He was quite infinitely more fortunate in his other political foray — the satire on rotten boroughs in the history of the Onevote election. The rotten-borough system may have had its advantages, but nobody ever denied that it lent itself admirably to satire; and I am rather inclined to fix on this as the first complete example of Peacock’s method of sarcastic exposure. Indeed, ‘Mr. Sarcastic’ himself, unless my imagination deceives me, comes nearer to Peacock’s own character than almost any other of his personages. And the whole thing, in a bravura style, is capital. It is indeed sad to notice that the constant legislative curtailments of the picturesque and pleasing in politics have quite recently done away with the last shred of actuality in the Onevote episode. For it was recorded, during the first Parish Council elections recently, that an actual Mr. Christopher Corporate was practically disfranchised, because, though he proposed his candidate, and might have voted for him, he was not allowed as a seconder, and no other existed.
The not sarcastic or not purely sarcastic scenes and personages of the novel have considerable merit, which would be more easily perceptible if they were not kept apart from each other by so much of the Fax-and-Forester business. Anthelia has excited interest and admiration as a reminiscence of Peacock’s first love, and a first draft of the more perfectly conceived Susannah Touchandgo in Crotchet Castle. They both exhibit — with some modern touches, chiefly in the latter of the pair — the sentimental but intelligent heroine of the last century. Mrs. Pinmoney and her daughter are slight, but good, and the former’s list of tastes is a capital passage, while Sir Telegraph Paxarett is an excellent personage, showing something of Thackeray’s partiality for making a young man of fashion not quite a coxcomb, such as the older novelists had been prone to draw him. Mr. Derrydown, who is a sort of first sketch of Mr. Chainmail in Crotchet Castle, is a very intelligent mediaevalist; and the ‘supers,’ Mr. O’Scarum and the rest, play their parts very well.
These compliments, however, will hardly extend to the hero or the villains, though they apply with redoubled force to Sir Oran Haut-ton.
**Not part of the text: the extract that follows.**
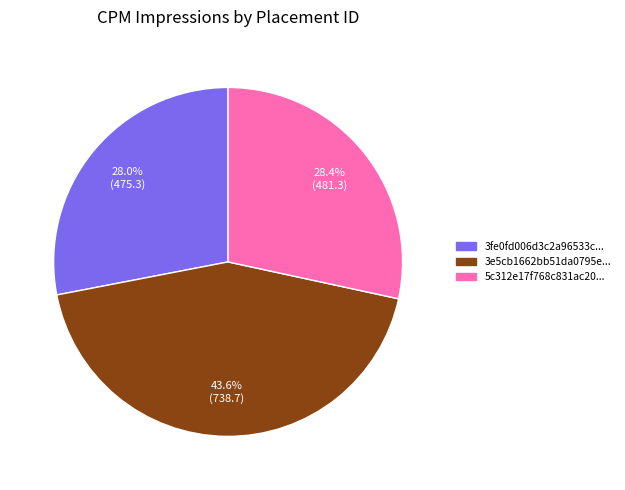

Is there any slice that represents more than half of the pie?

No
The quadrumanous baronet, indeed, is such an excellent fellow, that one almost wishes he could have been discovered to be no Orang at all, but a baby lost early in the woods, could have recovered his speech, improved his good looks, and married Anthelia. For his patron, friend, rival, and almost namesake, Sylvan Forester, is a terrible prig and bore. It is difficult to believe that Peacock can have sympathised with him, and impossible not to think that he simply followed the old theory of the good young hero, as he did other old theories in the elopement and recovery. But Mr. Forester is not much worse than the villains. Grovelgrub indeed, though he is much worse than Portpipe (who is not detestable), and is the sequel to Gaster in Peacock’s curious wàrfare against the clergy, has a touch of wit now and then. But Lord Anophel Achthar (how with that title he came to be heir-apparent to a marquis Peacock does not explain) is an exceeding poor creature, not much more valorous than Bob Acres, without any of Bob’s redeeming fun, and as dull a dog as need or need not be.
One very curious feature in the book is the chess-dance, which has been sometimes carried out since in reality. It is one of not the least interesting points in Peacock’s rather enigmatic character that he seems to have had a liking for pageants and shows, whether in themselves, or (in this particular instance) because of the example in his beloved Rabelais, or as fashions of old time — for there never was such a lover of old time as this Liberal free-lance. His grand-daughter tells us that he used to hold Lady-of-the-May revels in his old age for the children at Halliford, and the Aristophanic play in Gryll Grange partakes at least as much of this fancy as of the direct liking for theatrical performance proper which Peacock had, and which made him for some years a regular theatrical and operatic critic.
The songs of Melincourt are, considering its length, not numerous, and only one of them is, for Peacock, of the first class. Anthelia’s first ballad, “The Tomb of Love,” is not very much above the strains of the unhappy Della Crusca and his mates, whose bodies in her time still, to speak figuratively, lay scattered on the critic mountains cold, where they had been left by Gifford’s tomahawk. Nor is her second, “The Flower of Love,” much better. The terzetto, which immediately follows this, is not very strong, though “Hark o’er the Silent Waters Stealing” is tolerable, and “The Morning of Love” is very fair imitation-Moore, and the Antijacobin quintet very fair Hook. Of the two remaining serious pieces “The Sun-Dial” is much better than “The Magic Bark.” But the credit of the verse of this novel must rest upon “The Ghosts.” It faces a page in which Southey is represented as saying of himself, “I knocked myself down to the highest bidder,” and interrupts a discussion which, putting aside this childish injustice, Mr. Hippy most properly describes as “dry,” so that it must have been a considerable relief at the time. The disputants, it is true, relapse; but probably few attended to them originally, and now, through most of the rest of the novel, the reader catches himself humming at intervals, Let the Ocean be Port, and we’ll think it good sport To be laid in that Red Sea!